Thursday, September 15, 2022

 

A note about performance tuning the database server:

 

There is a lot of documentation on performance tuning of a relational database, but this article covers some of those for a multitenant application.

 

Multitenant databases tend to grow rapidly in number of instances. The purchasing model matters significantly for cloud SQL Databases.

There are two purchasing models: 1) Virtual v-core based purchasing model - this model provides a choice between a provisioned compute tier and a serverless compute tier. With the provisioned compute tier, the amount of computer resources is always provisioned for the workload. With the serverless compute tier, the autoscaling of the compute resources is specified instead. With autoscaling, the databases are paused and resumed with charges only for storage during period of inactivity.

2) the database transaction unit-based purchasing model – this model provides bundled compute and storage packages balanced for common workloads. The compute sizes are declared in DTUs for single databases and elastic DTUs for elastic pools. The vCore based model allows us to independently choose compute and storage resources. Customers prefer DTU-based for simple, preconfigured resource options and vCore-based for value flexibility, control, and transparency.

 

Storage costs are calculated differently based on each purchasing model. Storage is included in the price of the DTU. It is possible to add extra storage in the standard and premium tiers of a cloud SQL database.

 

Application characteristics determine both the purchasing model and the performance tuning of existing instances.  Chatty applications make excessive data access operations that are sensitive to network latency. Batching ad-hoc queries or moving queries to stored procedures is an effective remediation in this case. These will reduce the number of data access operations to the database.

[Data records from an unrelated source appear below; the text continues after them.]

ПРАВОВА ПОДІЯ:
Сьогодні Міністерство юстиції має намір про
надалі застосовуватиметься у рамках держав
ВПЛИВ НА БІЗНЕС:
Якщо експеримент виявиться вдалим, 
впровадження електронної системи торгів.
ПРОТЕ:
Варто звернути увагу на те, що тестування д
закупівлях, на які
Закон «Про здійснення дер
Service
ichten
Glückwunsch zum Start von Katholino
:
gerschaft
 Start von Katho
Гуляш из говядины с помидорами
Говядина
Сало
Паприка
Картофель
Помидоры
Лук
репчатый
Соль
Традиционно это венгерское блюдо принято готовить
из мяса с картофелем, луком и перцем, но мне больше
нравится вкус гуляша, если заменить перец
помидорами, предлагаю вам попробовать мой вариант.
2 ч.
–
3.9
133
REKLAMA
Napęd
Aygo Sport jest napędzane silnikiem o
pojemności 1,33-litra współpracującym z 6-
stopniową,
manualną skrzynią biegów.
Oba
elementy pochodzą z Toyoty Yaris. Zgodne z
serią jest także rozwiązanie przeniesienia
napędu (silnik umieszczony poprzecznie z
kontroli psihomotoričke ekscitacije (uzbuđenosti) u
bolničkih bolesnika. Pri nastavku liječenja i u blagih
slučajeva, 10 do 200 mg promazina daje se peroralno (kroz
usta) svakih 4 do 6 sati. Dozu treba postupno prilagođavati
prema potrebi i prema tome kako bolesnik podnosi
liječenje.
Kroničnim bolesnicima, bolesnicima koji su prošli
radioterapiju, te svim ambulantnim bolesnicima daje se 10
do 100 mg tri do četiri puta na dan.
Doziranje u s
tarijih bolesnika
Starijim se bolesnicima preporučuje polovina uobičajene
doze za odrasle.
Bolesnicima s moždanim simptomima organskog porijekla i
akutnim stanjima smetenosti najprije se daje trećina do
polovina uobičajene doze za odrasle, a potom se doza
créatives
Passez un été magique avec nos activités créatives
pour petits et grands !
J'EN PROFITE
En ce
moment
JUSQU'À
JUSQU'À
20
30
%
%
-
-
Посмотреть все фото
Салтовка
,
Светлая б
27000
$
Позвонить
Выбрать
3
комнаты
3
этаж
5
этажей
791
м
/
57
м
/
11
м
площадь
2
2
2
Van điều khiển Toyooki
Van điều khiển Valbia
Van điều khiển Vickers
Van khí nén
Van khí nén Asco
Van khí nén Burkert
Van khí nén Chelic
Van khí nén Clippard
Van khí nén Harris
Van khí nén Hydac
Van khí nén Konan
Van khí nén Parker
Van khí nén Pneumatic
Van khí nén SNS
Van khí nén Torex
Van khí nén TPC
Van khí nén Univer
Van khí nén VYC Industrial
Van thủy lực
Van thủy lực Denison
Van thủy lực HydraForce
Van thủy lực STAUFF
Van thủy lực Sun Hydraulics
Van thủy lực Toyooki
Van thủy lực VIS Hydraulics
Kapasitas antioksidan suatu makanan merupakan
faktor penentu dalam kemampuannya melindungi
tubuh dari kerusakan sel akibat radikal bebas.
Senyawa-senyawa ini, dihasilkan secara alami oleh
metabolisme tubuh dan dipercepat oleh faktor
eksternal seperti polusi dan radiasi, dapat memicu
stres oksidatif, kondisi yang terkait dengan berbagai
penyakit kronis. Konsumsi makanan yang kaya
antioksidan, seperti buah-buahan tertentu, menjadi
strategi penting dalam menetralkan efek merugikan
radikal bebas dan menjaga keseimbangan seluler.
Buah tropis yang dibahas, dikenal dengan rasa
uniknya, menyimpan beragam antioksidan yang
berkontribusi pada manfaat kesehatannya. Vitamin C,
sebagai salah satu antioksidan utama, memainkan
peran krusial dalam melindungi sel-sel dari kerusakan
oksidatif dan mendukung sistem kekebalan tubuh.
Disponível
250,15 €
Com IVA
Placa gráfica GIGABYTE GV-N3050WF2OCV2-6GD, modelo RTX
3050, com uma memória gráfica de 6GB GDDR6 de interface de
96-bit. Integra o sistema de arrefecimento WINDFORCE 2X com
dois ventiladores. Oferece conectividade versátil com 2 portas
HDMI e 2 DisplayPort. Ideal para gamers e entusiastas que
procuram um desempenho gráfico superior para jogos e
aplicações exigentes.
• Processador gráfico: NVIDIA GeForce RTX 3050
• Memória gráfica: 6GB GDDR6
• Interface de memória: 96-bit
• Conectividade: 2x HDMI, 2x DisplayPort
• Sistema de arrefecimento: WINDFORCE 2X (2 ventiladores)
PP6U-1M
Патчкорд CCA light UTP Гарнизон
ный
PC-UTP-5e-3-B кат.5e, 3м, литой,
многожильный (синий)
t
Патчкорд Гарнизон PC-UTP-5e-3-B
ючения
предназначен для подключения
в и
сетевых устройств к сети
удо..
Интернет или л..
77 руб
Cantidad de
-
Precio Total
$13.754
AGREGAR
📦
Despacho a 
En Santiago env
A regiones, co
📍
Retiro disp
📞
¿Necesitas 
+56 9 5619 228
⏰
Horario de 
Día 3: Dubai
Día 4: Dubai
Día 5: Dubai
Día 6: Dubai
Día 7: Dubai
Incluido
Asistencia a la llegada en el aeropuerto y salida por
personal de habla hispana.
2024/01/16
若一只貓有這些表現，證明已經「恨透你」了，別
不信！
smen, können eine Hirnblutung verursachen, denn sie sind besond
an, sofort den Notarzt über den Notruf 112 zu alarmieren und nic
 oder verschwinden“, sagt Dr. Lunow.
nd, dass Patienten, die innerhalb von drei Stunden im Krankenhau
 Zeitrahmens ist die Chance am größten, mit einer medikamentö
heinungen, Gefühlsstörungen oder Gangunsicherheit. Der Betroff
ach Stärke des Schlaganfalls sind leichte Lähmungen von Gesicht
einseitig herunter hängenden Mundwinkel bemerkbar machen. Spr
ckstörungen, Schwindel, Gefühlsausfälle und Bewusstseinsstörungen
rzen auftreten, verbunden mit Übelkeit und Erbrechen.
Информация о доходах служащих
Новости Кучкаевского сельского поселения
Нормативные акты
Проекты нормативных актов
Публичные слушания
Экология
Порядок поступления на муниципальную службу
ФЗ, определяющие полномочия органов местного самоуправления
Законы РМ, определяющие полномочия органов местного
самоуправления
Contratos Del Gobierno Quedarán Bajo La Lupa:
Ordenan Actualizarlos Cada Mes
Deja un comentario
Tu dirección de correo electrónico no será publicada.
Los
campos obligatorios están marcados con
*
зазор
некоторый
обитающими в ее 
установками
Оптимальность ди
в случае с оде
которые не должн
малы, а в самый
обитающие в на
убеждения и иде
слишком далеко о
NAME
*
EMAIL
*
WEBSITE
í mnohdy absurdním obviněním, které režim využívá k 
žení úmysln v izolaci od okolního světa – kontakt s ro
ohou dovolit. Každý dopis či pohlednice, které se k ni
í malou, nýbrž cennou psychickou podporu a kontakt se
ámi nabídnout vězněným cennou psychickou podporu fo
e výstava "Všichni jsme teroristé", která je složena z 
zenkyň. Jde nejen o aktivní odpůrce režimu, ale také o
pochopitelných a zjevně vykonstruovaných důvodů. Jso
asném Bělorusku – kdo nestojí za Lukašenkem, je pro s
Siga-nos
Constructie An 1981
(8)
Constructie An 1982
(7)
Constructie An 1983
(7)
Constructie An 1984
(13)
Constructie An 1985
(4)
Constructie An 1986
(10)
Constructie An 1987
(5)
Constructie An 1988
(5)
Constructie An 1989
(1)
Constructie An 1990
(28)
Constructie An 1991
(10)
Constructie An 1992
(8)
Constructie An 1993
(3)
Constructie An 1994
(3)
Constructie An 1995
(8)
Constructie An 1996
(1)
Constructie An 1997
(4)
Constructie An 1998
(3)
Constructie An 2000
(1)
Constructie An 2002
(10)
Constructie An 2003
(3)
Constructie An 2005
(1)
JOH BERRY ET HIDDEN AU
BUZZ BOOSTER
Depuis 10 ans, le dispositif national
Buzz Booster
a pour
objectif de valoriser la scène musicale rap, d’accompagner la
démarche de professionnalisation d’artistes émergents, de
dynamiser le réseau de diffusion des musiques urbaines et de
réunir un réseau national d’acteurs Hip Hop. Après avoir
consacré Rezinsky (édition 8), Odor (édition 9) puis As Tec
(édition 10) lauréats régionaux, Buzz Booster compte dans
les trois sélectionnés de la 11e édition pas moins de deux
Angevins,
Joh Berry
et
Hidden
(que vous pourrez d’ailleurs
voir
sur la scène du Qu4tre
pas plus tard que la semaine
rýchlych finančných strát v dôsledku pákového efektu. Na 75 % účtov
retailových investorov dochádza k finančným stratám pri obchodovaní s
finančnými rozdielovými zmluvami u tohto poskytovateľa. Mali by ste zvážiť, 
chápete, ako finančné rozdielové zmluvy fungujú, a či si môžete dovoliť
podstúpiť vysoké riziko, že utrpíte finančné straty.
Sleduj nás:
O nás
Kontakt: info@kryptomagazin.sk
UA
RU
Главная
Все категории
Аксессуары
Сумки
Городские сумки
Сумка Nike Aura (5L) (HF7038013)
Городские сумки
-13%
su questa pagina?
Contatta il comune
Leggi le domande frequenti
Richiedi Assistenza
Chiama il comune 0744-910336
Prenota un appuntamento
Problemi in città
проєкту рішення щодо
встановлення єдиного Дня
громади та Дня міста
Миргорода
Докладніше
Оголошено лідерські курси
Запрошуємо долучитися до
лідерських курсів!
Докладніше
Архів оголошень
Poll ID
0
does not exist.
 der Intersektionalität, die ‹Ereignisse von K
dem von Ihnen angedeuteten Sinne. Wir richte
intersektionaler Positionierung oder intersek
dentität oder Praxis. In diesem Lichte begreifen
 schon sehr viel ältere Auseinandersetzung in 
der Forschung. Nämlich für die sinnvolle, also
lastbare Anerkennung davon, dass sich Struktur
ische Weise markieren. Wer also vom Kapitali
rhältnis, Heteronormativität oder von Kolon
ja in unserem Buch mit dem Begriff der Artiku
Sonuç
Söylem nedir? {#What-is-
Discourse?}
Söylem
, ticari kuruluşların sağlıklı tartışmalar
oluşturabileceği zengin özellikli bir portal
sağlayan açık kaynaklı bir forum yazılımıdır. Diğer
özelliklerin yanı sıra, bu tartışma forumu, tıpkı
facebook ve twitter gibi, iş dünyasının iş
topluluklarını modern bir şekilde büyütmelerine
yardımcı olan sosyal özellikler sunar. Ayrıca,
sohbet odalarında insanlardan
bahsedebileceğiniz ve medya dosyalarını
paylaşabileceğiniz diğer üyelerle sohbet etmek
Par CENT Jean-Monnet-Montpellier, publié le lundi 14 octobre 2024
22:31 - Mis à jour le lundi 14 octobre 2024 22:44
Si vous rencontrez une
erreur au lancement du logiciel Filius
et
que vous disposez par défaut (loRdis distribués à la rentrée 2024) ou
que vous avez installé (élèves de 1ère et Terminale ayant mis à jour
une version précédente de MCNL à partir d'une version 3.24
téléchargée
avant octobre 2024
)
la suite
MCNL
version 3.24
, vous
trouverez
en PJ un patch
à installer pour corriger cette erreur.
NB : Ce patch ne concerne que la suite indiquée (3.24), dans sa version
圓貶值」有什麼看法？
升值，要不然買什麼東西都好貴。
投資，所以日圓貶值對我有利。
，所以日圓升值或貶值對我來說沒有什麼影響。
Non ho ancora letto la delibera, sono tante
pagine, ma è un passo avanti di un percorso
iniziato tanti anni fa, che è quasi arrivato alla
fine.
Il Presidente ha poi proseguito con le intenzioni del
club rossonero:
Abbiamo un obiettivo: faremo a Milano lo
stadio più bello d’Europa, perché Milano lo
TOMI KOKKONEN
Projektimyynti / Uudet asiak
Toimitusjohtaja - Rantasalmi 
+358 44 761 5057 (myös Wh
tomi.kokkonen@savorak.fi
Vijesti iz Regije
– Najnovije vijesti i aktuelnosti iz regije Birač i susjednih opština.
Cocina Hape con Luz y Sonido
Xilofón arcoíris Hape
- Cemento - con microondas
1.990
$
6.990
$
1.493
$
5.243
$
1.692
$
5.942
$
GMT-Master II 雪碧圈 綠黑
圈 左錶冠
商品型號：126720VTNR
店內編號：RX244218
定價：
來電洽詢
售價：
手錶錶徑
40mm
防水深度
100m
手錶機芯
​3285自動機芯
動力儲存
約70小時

Another case where remediation is justified is when databases have an intensive workload that can’t be supported by an entire single machine. Scaling out of the workload is a suitable remediation in this case.

Applications that have suboptimal queries might not respond well to increased compute size. This is easy to spot with such queries in the data access layer and show symptoms such as missing ‘where’ clauses, missing indexes, or outdated statistics. These applications benefit from standard query performance-tuning. Besides query, applications may have inherent data access concurrency issues such as deadlocking and starvation. Reducing roundtrips between the database and the application by caching data on the client side is an effective remediation in this case.

 

Query tuning and usage of hints are standard query optimizer techniques. These apply to databases as well. Tuning queries might reduce aggregate resource demands. The query optimizer sniffs parameters and evaluates the current value of a parameter to determine whether it can generate a more optimal query plan. When this does not work sufficiently, query hints or directives can be specified and the default behavior via parameter sniffing can be overridden.

 

Customers generally find this on a case-by-case basis. In general, they hit capacity limits for individual databases more often. These capacity limits still exist for pooled databases and instance databases but there are two options to solve problems with large databases.

Cross-database sharding is a technique to spread database operations over multiple databases. The data is split on a single dimension into multiple databases. Splitting different functions of the application into different databases is another such technique. As the application becomes busier, the compute sizes for each function can vary because the load is split across multiple machines.